Die Geheimnisse des Wüstenfußballs

Saudi-Arabien wird wohl auch bei dieser WM nicht weit kommen – das liegt auch an der fehlenden Auslandserfahrung der Spieler

OFFENBACH taz ■ „In der Welt des globalisierten Fußballs gibt es keine Geheimnisse mehr“, sagt Marcos Parquetta, 63 Jahre alt, Brasilianer und Trainer der Nationalmannschaft von Saudi-Arabien. Am Mittwochabend saß er in einem sehr weißen Trainingsanzug im Presseraum des Stadions am Bieberer Berg im hessischen Offenbach und gab Auskunft zu den Chancen seiner Auswahl bei der anstehenden Weltmeisterschaft. Fortschritte in der Defensivarbeit habe er entdeckt gegenüber dem 0:2 gegen die Tschechen vor einer Woche. Die Leistung beim 0:1 gegen die Türkei gebe Hoffnung, meinte er. Dann lächelte Parquetta und sagte: „Jeder WM-Teilnehmer hat noch etwas in der Hinterhand, und auch wir verstecken noch ein paar Überraschungen.“

Erwartet wird dennoch ein eindeutiges Vorrundenaus wie bei den folgenden drei Turnieren, wenngleich gegen ein ähnlich klägliches Auftreten wie in Japan und Südkorea die überzeugende Qualifikation spricht, in der Südkorea zweimal besiegt und nicht verloren wurde. Das 0:8-Debakel gegen Deutschland vor vier Jahren sitzt wie ein Schandfleck im Gedächtnis stolzen Fußballnation. Damals musste Trainer Carlos Alberto Parraira sofort seinen Hut nehmen.

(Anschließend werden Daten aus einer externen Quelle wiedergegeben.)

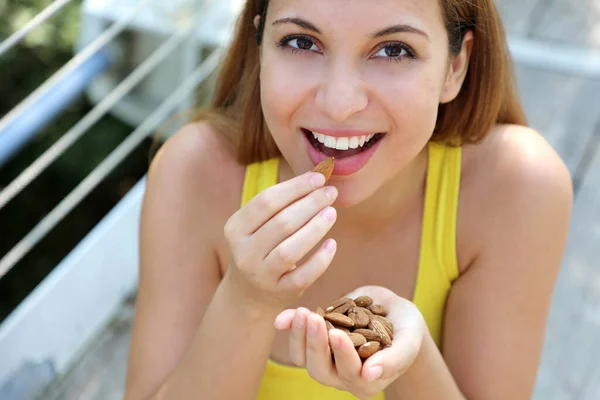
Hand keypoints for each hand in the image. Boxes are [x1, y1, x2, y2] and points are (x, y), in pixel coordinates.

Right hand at [223, 170, 337, 308]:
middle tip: (330, 193)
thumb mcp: (259, 226)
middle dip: (310, 204)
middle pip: (281, 223)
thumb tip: (317, 177)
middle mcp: (244, 252)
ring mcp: (261, 275)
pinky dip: (320, 260)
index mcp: (236, 228)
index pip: (267, 201)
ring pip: (290, 250)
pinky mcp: (280, 292)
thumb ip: (281, 204)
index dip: (295, 187)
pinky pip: (303, 276)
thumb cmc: (261, 248)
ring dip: (315, 228)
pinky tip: (332, 244)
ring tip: (332, 213)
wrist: (249, 293)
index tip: (319, 178)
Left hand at [274, 286, 426, 399]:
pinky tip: (281, 318)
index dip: (341, 355)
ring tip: (303, 312)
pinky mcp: (316, 339)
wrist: (394, 312)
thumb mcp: (408, 341)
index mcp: (366, 381)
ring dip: (299, 336)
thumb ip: (394, 358)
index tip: (337, 333)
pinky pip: (297, 339)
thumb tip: (370, 375)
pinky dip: (289, 327)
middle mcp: (342, 375)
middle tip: (313, 318)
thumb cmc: (407, 330)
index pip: (350, 373)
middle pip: (320, 369)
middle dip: (315, 344)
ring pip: (304, 357)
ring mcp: (326, 358)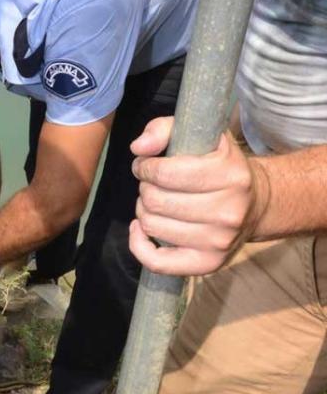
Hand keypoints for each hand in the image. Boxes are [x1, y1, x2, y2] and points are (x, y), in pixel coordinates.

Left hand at [129, 117, 267, 275]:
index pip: (165, 174)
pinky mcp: (208, 264)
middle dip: (145, 188)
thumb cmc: (219, 166)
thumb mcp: (201, 137)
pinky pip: (157, 262)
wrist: (256, 203)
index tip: (147, 165)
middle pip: (155, 201)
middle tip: (152, 184)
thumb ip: (163, 129)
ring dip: (144, 210)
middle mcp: (228, 212)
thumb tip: (138, 148)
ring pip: (152, 225)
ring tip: (157, 201)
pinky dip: (139, 244)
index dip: (145, 167)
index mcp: (230, 176)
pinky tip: (141, 228)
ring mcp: (219, 242)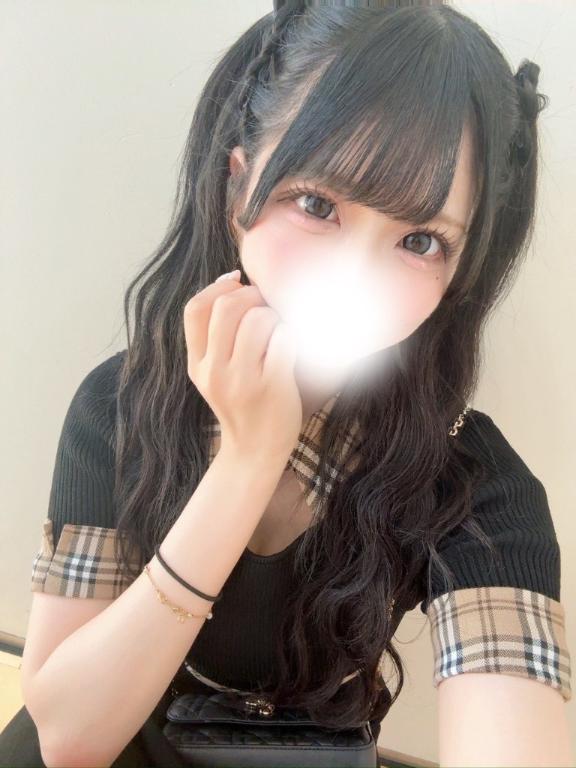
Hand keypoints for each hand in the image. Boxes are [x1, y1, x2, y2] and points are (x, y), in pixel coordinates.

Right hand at [183, 271, 302, 463]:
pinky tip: (291, 349)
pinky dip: (291, 336)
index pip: (195, 309)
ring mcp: (243, 380)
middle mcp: (215, 371)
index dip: (217, 286)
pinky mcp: (272, 386)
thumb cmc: (241, 406)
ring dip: (274, 316)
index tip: (237, 283)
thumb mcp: (212, 376)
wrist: (254, 453)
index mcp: (197, 365)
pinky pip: (283, 339)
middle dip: (252, 295)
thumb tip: (232, 281)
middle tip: (266, 306)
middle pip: (226, 307)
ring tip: (279, 332)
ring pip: (257, 319)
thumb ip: (214, 338)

Trainerentlassungen kommen im saudischen Fußball fast so häufig vor wie Spielerverpflichtungen. Dabei geht es nicht immer rational zu. Parquettas Vorgänger, Gabriel Calderon, musste trotz erfolgreicher Qualifikation nach ein paar Testspielniederlagen gehen. Diese Erfahrung teilt der Argentinier nun mit dem Holländer Leo Beenhakker (1994) und dem deutschen Otto Pfister (1998), die auch kurz vor einem Endturnier den Laufpass bekamen.

Parquetta wird wohl versuchen seinen Arbeitsplatz mit einem vierzehnbeinigen Abwehrverbund über die WM hinaus zu erhalten: Vor einer Viererabwehrkette verteidigen drei defensive Mittelfeldspieler. Richtig sattelfest sieht dies aber dennoch nicht aus. Gegen die Türken wartete zudem auch Abwehrchef Hamad al-Montashari mit seltsamen Fehlleistungen auf. Es bleibt ein Rätsel, wie der 24-Jährige 2005 als Nachfolger solcher Größen wie Ali Daei oder Hidetoshi Nakata zum Fußballer des Jahres in Asien gekürt werden konnte. Montashari, der die Stutzen bis über die Knie zu ziehen pflegt, liebt den eleganten Pass und meidet die schnöde Grätsche, so wie die meisten im 23-WM-Kader, der sich aus Kräften zusammensetzt, die allesamt im eigenen Land als Profis spielen. „Den Biss, es in Europa schaffen zu wollen, fehlte lange“, sagt Mark Biole von Blue-Sports, dessen Firma die Spiele der Saudis vermarktet.

Die Spitzenspieler verdienen Gehälter wie in den großen Ligen Europas üblich, die Begegnungen der besten Mannschaften verfolgen mittlerweile bis zu 60.000 Zuschauer. „Um die Nationalmannschaft voranzubringen, brauchen die Talente Auslandserfahrung“, glaubt Trainer Parquetta, der einst Brasiliens U 17 und U 20 zum Weltmeister machte. Dem Vernehmen nach wollen einige Spieler die WM als Plattform für einen Wechsel nutzen. Ob allerdings Akteure wie al-Montashari oder Stürmer Jasser al-Kahtani, 24, der im letzten Jahr für die Rekordsumme von 10 Millionen Dollar zu al-Hilal nach Riad gewechselt ist, für europäische Klubs wirklich interessant sind, bleibt abzuwarten.

Erkundigungen über das Leben im Ausland können sich die Wechselwilligen bei Stürmer Sami al-Jaber, 33, einholen. Der bestreitet seine vierte WM voraussichtlich als Joker und hat schon einmal bei den Wolverhampton Wanderers gekickt. Allerdings kehrte er nach nur fünf Monaten wieder zurück. In England war es ihm zu kalt.